SLOW FOTO - Il mestiere e l’arte di una donna dietro la macchina fotografica. Intervista ad Antonella Di Girolamo.

Angelucci Nadia Venerdi, 23/12/2011 - Articolo pubblicato nel mensile NoiDonne di Dicembre 2011

La prima fotografia, in bianco e nero, venduta a Rinascita nel 1990 e il prossimo progetto che prevede la partenza, a gennaio, di un corso di fotografia per le detenute nel carcere di Rebibbia, con l’appoggio della Coop Tirreno e dell’Upter. In mezzo venti anni di passione per la fotografia con un percorso che l’ha portata a sperimentarsi in differenti campi: fotoreporter, elaborazioni digitali, insegnante di fotografia.



Cosa significa per te essere una fotografa?

Rappresenta la libertà e la curiosità. Mi sento libera perché organizzo il mio lavoro in maniera totalmente autonoma e soddisfo la mia curiosità perché attraverso la fotografia ho una ‘scusa’ per avvicinarmi a differenti mondi a me estranei e distanti ed essere accettata.

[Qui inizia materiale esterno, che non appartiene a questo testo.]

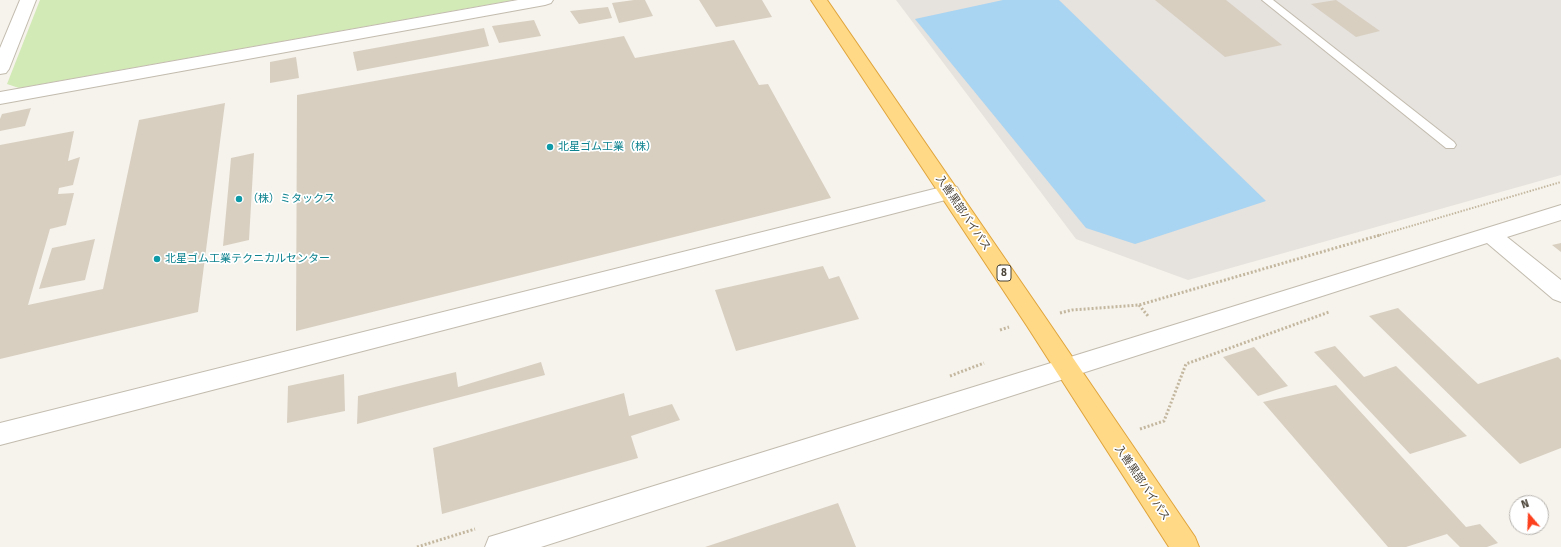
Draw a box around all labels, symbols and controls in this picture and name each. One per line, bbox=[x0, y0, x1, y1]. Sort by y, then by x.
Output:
place label: 北星ゴム工業（株） bbox=[558, 140, 657, 154]
marker: 北星ゴム工業（株） bbox=[545, 142, 555, 152]
street label: 入善黒部バイパス bbox=[933, 173, 993, 253]
place label: （株）ミタックス bbox=[247, 192, 335, 206]
marker: （株）ミタックス bbox=[234, 194, 244, 204]
place label: 北星ゴム工業テクニカルセンター bbox=[165, 252, 330, 266]
marker: 北星ゴム工業テクニカルセンター bbox=[152, 254, 162, 264]
road number: 8 bbox=[997, 265, 1011, 281]
street label: 入善黒部バイパス bbox=[1112, 443, 1172, 523]
north arrow bbox=[1509, 495, 1549, 535]
text: N bbox=[1520, 497, 1531, 511]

Come si è modificato il mestiere negli ultimi anni?

Il passaggio dall’analogico al digitale è stato un cambiamento epocale. Il vantaggio del digitale è che consente un abbattimento dei costi di sviluppo, stampa e sistema di archiviazione. E in un certo senso mette sotto controllo l’intero lavoro del fotografo che diventa padrone di tutta la filiera. Il digitale ha democratizzato la fotografia aumentando la concorrenza. Questa concorrenza, secondo me, invece di portare ad un livellamento al basso alla lunga costringerà chi vuole fare bene questo mestiere a puntare alla qualità. Uno svantaggio è che abbiamo perso la lentezza e quindi la capacità di entrare in empatia con il soggetto fotografato, sia esso una persona, una situazione, un luogo. Io per fare un servizio torno anche tre volte sul luogo perché lentezza significa per me attenzione. Ecco, vorrei tornare alla slow foto.



Il tuo è un mestiere che sta tra arte e artigianato. Cosa significa per te?

Per me fotografare significa mettermi in ascolto con gli occhi. E’ una cosa che ho imparato viaggiando con un grande giornalista, Stefano Chiarini del Manifesto; quando gli chiedevo “cosa andiamo a fare” lui mi rispondeva “andiamo a vedere”. Così ho imparato ad aspettare e cercare il contatto tra il mondo esterno e il mio mondo interno e a lavorare su ciò che questa relazione suscita.



Forme, colori, luci, movimento. Cosa ti sollecita quando lavori?


Vado a periodi come accade anche agli altri. Nelle foto si possono leggere molte cose sullo stato d’animo del fotografo. Poi c’è il condizionamento commerciale quindi la richiesta di chi ti commissiona una foto. Ad esempio negli anni ’90 c’era una grande richiesta di elaborazioni digitali che sono anche state una grande mia passione per la possibilità che danno di costruire immagini che non esistono nella realtà. Negli ultimi anni ho deciso di rallentare e di ascoltare più me stessa che il mercato. I miei ultimi lavori sono centrati molto sull’ambito sociale.

Quale è stato lo ‘scatto della vita’? Quello di cui ricordi ancora l’emozione?

E’ successo prima di passare al professionismo ed è stato determinante. Durante un viaggio a Zurigo, in una giornata di pioggia e schiarite, ho fotografato sul lago un vecchio e un bambino.